— Слышу.
На друзей пока не обращали особого внимания. Лишь горбатый трактирщик изредка бросал на них испытующие взоры, и нос его начинал шевелиться, а ноздри хищно раздуваться.
Степан, наконец, решился. Взял деревянную двузубчатую вилку. С трудом подцепил ею комок свалявшихся-сварившихся овощей, первоначальный вид и смысл которых был утрачен безвозвратно. Зажмурившись, засунул всё это в рот. И улыбнулся.
— Нормально? — спросил Лаврушин.
— Кхе, — отозвался Степан.
И стало понятно, что это не улыбка, а гримаса. И не радости, а отвращения. И не ответил он вовсе, а просто борется с подступающей к давно вырезанным гландам тошнотой.
Степан выплюнул всё, прокашлялся, долго вытирал рот.

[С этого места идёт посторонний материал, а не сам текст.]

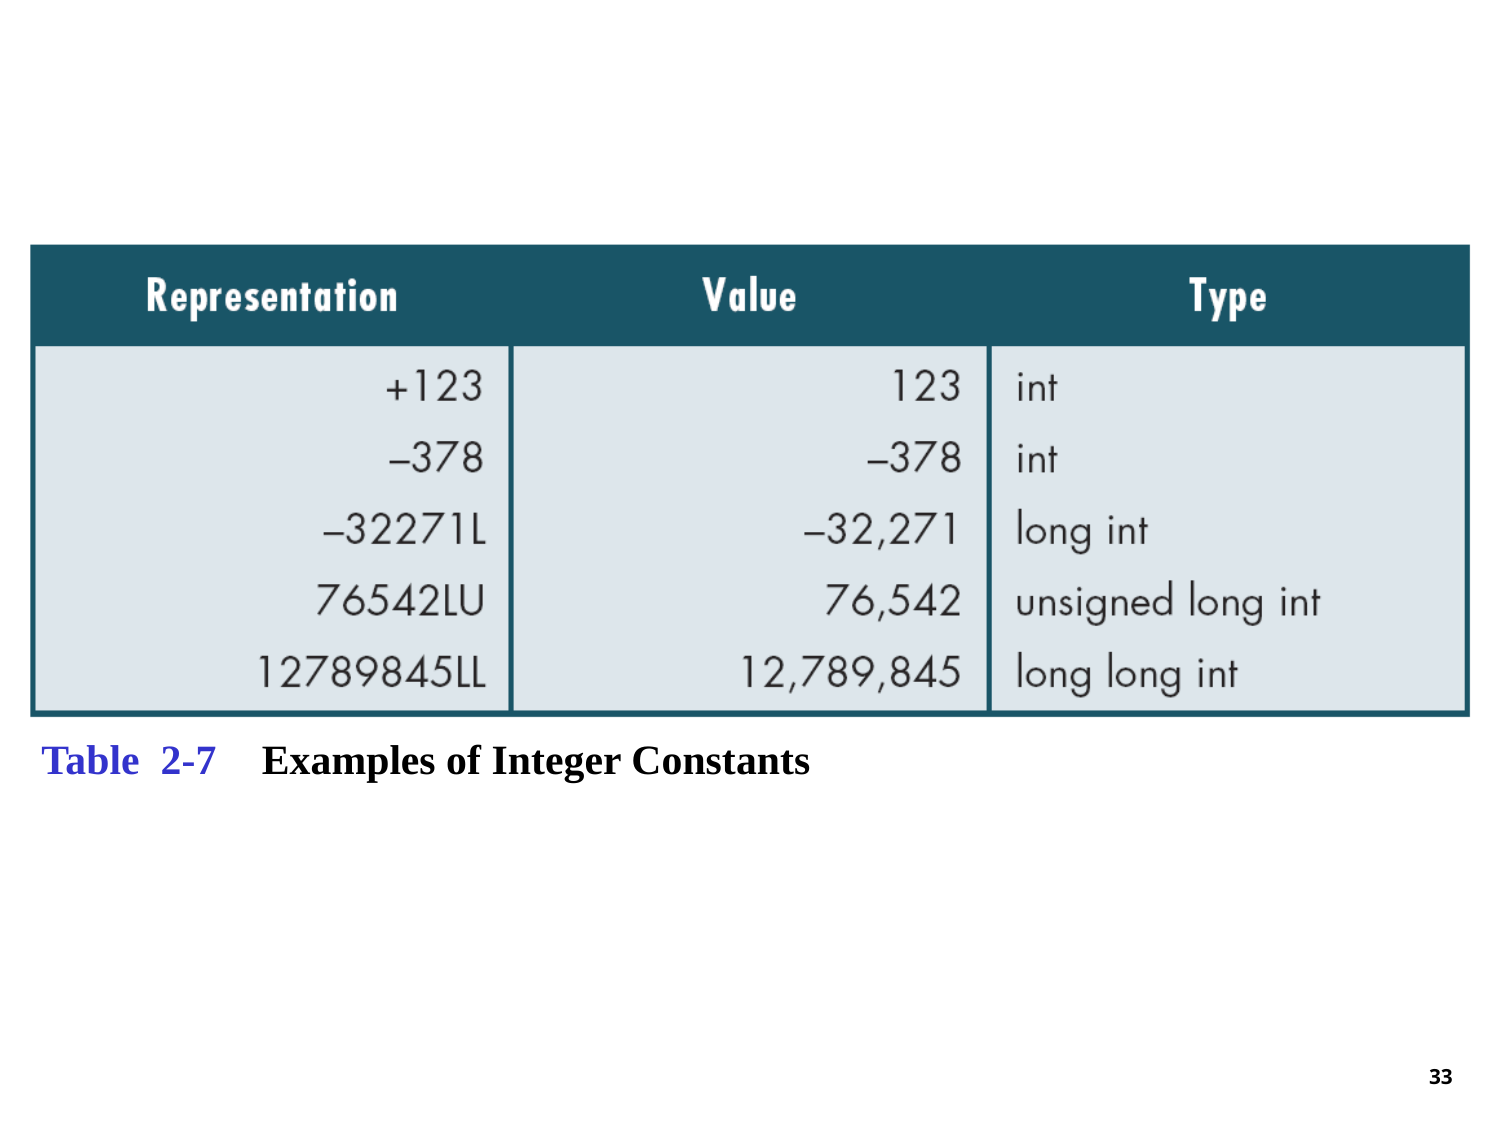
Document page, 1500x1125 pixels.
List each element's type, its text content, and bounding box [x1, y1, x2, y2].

— Люди это не едят, — заключил он.
Неожиданно старуха разжала руки, высыпала порошок и потянулась к своей котомке. Вытащила из неё большую морскую раковину. Прижала к уху. Затрясла головой, будто услышала в раковине что-то поразившие её. Потом, заозираясь, стала буравить окружающих своими вспыхнувшими рубиново глазами. Затем ещё раз прислушалась к раковине и заорала сухо, кашляюще, сипяще:
— Розыск!
Её вопль легко перекрыл пьяный галдёж. Повисла тишина. А потом она взорвалась, раскололась голосами.
— Как — розыск?
— Где розыск?
— Кого?
— Беглые! — заорала старуха.
— Беглые, — пролетел озадаченный шелест.
— Беглые! — повторила старуха.
И все взоры как по команде обратились к Лаврушину и Степану. Опять повисло молчание, на этот раз куда молчаливее. Гробовое молчание — к этому случаю подходит лучше всего.